Ma volonté fut d'un forçat. J'ai fait ce livre 

Avec mon sang. Voilà mon pain de chaque jour.

J'ai tiré sur ce ciel qui fut mon Hard-Labour

Et l'orgueil a lavé ma face. J'ai pu vivre

 

En deçà du bonheur par la toute-puissance

De ces mots flagellés.
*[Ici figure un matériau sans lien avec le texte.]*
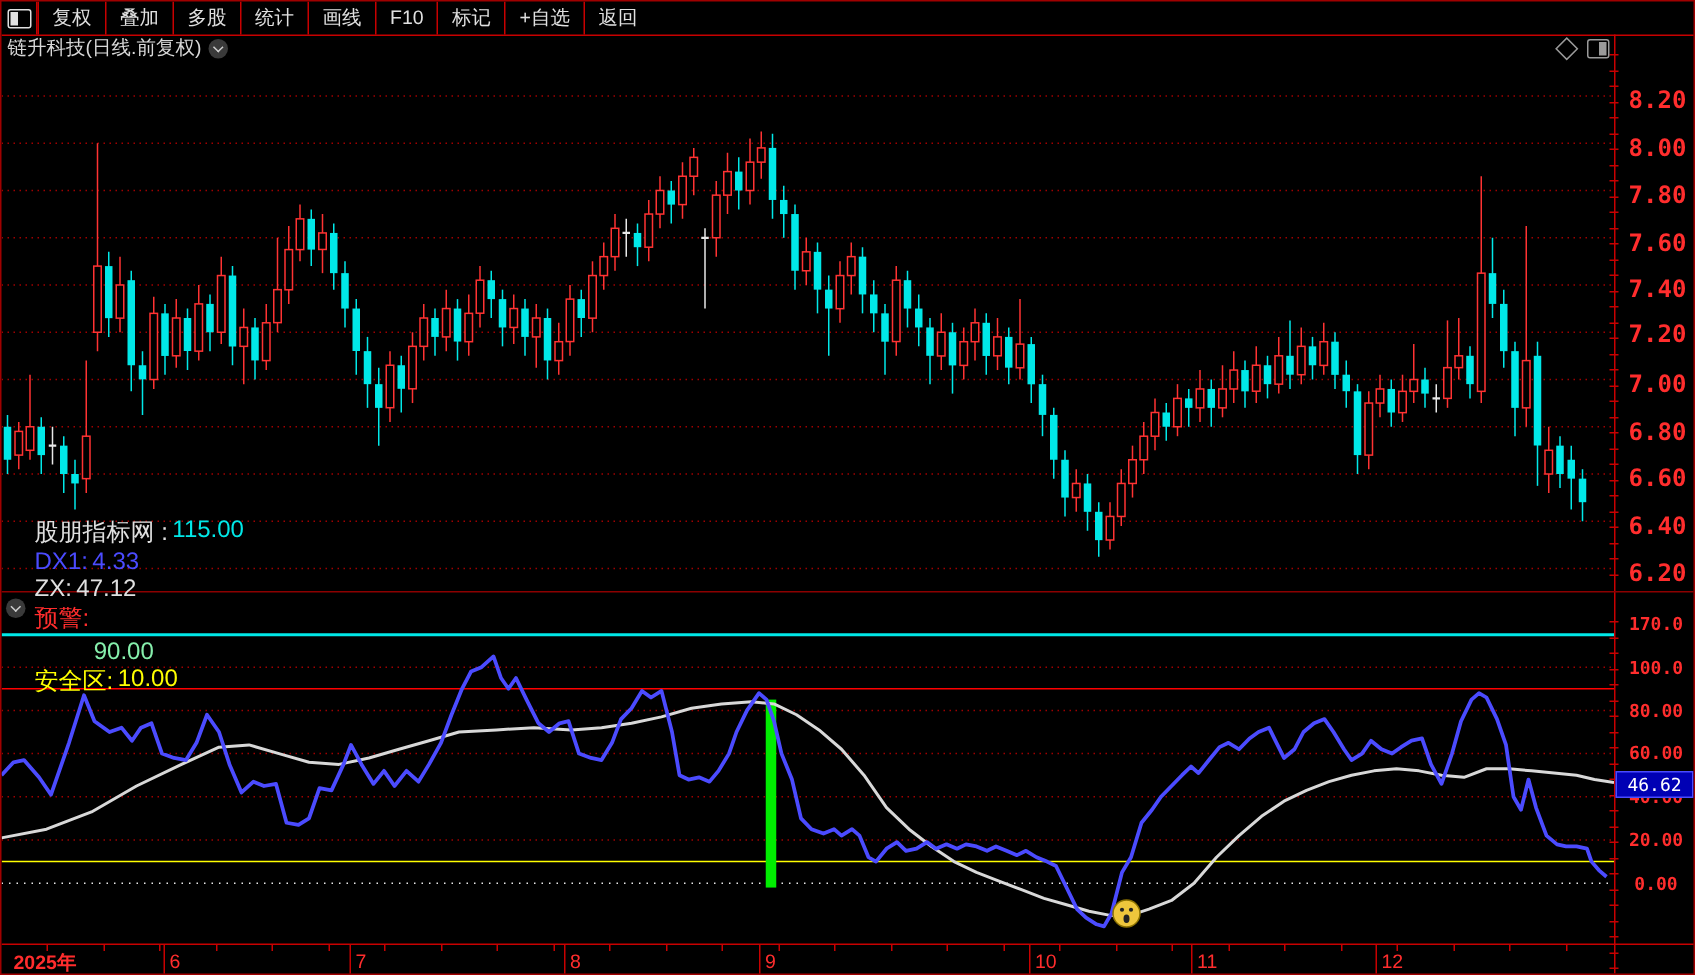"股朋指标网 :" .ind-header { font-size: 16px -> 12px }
Des pleurs jusqu'au poitrail,

J'ai bâti ce poème, et, femelle en travail,

Les flancs lourds de soleil, arc-boutée au silence,

 

J'ai senti tressaillir ta force, ô solitude,

Enfantement qui va de l'homme jusqu'à Dieu,

Qui vous prend en travers de l'âme et peu à peu

Rend l'oubli plus alerte et les instants moins rudes.

 

Labeur dont j'ai senti la poigne sur ma nuque,

Quand l'immobilité, retraçant mes sillons,

Faisait sourdre du Verbe où nous nous appuyons,

L'allégresse des mots que la douleur éduque.

 

J'aurai vécu comme ces hommes des montagnes

Dont l'épaule a gardé la marque des saisons,

Qui marchent, en faisant sonner sous leurs talons,

La rude liberté et le soleil qu'ils gagnet.

 

Attelée à ma force et labourant les heures,

J'ai poussé la lumière avec une âpreté

D'aveugle, le front nu, face au ciel emporté,

Tous mes instants roidis vers l'effort qui demeure.